## Exercise instructions
Set down each entry exactly as it stands, without altering a single character.
■ ■ ■ ■
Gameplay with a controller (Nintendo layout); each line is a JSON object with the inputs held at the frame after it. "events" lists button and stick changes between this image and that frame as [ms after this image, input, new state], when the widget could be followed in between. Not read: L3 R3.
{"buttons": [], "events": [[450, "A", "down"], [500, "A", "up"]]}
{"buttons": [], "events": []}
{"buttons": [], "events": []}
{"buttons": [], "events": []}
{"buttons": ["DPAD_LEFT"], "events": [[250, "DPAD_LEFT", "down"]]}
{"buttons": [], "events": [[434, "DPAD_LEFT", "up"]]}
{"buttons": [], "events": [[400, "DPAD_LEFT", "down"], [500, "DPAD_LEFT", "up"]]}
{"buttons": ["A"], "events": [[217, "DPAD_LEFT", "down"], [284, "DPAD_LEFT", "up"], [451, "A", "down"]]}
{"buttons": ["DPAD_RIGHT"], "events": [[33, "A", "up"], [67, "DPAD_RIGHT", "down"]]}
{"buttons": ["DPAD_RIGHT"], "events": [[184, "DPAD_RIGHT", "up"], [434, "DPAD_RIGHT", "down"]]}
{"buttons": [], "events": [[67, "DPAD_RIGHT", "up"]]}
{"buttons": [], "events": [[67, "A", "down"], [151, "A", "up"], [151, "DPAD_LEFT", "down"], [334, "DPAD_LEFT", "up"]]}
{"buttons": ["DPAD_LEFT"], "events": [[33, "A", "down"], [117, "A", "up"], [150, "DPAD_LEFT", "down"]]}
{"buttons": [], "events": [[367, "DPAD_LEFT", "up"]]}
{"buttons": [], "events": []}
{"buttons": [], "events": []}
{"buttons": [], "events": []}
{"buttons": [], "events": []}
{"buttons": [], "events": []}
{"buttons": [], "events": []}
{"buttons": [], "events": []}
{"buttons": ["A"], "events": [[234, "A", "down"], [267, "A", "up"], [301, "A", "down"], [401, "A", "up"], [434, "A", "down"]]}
■ ■ ■ ■
## Written solution
Gameplay with a controller (Nintendo layout); each line is a JSON object with the inputs held at the frame after it. "events" lists button and stick changes between this image and that frame as [ms after this image, input, new state], when the widget could be followed in between. Not read: L3 R3.
{"buttons": [], "events": [[450, "A", "down"], [500, "A", "up"]]}
{"buttons": [], "events": []}
{"buttons": [], "events": []}
{"buttons": [], "events": []}
{"buttons": ["DPAD_LEFT"], "events": [[250, "DPAD_LEFT", "down"]]}
{"buttons": [], "events": [[434, "DPAD_LEFT", "up"]]}
{"buttons": [], "events": [[400, "DPAD_LEFT", "down"], [500, "DPAD_LEFT", "up"]]}
{"buttons": ["A"], "events": [[217, "DPAD_LEFT", "down"], [284, "DPAD_LEFT", "up"], [451, "A", "down"]]}
{"buttons": ["DPAD_RIGHT"], "events": [[33, "A", "up"], [67, "DPAD_RIGHT", "down"]]}
{"buttons": ["DPAD_RIGHT"], "events": [[184, "DPAD_RIGHT", "up"], [434, "DPAD_RIGHT", "down"]]}
{"buttons": [], "events": [[67, "DPAD_RIGHT", "up"]]}
{"buttons": [], "events": [[67, "A", "down"], [151, "A", "up"], [151, "DPAD_LEFT", "down"], [334, "DPAD_LEFT", "up"]]}
{"buttons": ["DPAD_LEFT"], "events": [[33, "A", "down"], [117, "A", "up"], [150, "DPAD_LEFT", "down"]]}
{"buttons": [], "events": [[367, "DPAD_LEFT", "up"]]}
{"buttons": [], "events": []}
{"buttons": [], "events": []}
{"buttons": [], "events": []}
{"buttons": [], "events": []}
{"buttons": [], "events": []}
{"buttons": [], "events": []}
{"buttons": [], "events": []}
{"buttons": ["A"], "events": [[234, "A", "down"], [267, "A", "up"], [301, "A", "down"], [401, "A", "up"], [434, "A", "down"]]}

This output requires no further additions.